Problem to work on: Please transcribe exactly, and only, the lines of the data below between the line holding "output [N-1:0] out" and the line holding "generate random numbers", inclusive.

Given records Start Marker

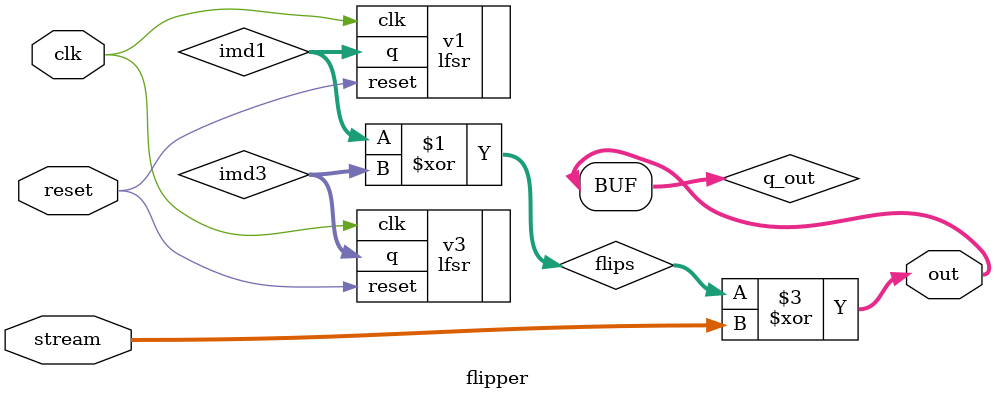
<source format=v>
`timescale 1ns / 1ps
module flipper #(parameter N = 3)(
    input clk,
    input reset,
    input [N-1:0] stream,
    output [N-1:0] out
);

/* Module Goal:
    Take in a stream of data in N bit sized chunks
    Output the stream after flipping some number of bits in random places

    Determine how many bits to flip:
        Should be between 0 to 33% of the data chunk
        Randomly decided based on an lfsr

    Determine which bits to flip:
        Should be determined by a separate lfsr, with range size of N

    How to flip the bits:
        XOR the determined bits with 1 to flip them

    Possibly could xor two numbers together to reduce number of 1s, Could and them together
    
*/

reg [N-1:0] q_out;
wire [N-1:0] flips;
wire [N-1:0] imd1, imd2, imd3;

// LFSR to generate random numbers
lfsr #(.N(N), .TAPS('d7), .I('d3)) v1 (.clk(clk), .reset(reset), .q(imd1));
//lfsr #(.N(N), .TAPS('d5), .I('d1)) v2 (.clk(clk), .reset(reset), .q(imd2));
lfsr #(.N(N), .TAPS('d3), .I('d7)) v3 (.clk(clk), .reset(reset), .q(imd3));

// AND the numbers together to reduce the number of ones in flip vector
assign flips = imd1 ^ imd3;

// XOR the flip vector with the data stream
always @(*)
    q_out = flips ^ stream;

// Assign the out vector to output
assign out = q_out;


endmodule

</source>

Given records End Marker

Written answer:
    output [N-1:0] out
);

/* Module Goal:
    Take in a stream of data in N bit sized chunks
    Output the stream after flipping some number of bits in random places

    Determine how many bits to flip:
        Should be between 0 to 33% of the data chunk
        Randomly decided based on an lfsr

    Determine which bits to flip:
        Should be determined by a separate lfsr, with range size of N

    How to flip the bits:
        XOR the determined bits with 1 to flip them

    Possibly could xor two numbers together to reduce number of 1s, Could and them together
    
*/

reg [N-1:0] q_out;
wire [N-1:0] flips;
wire [N-1:0] imd1, imd2, imd3;

// LFSR to generate random numbers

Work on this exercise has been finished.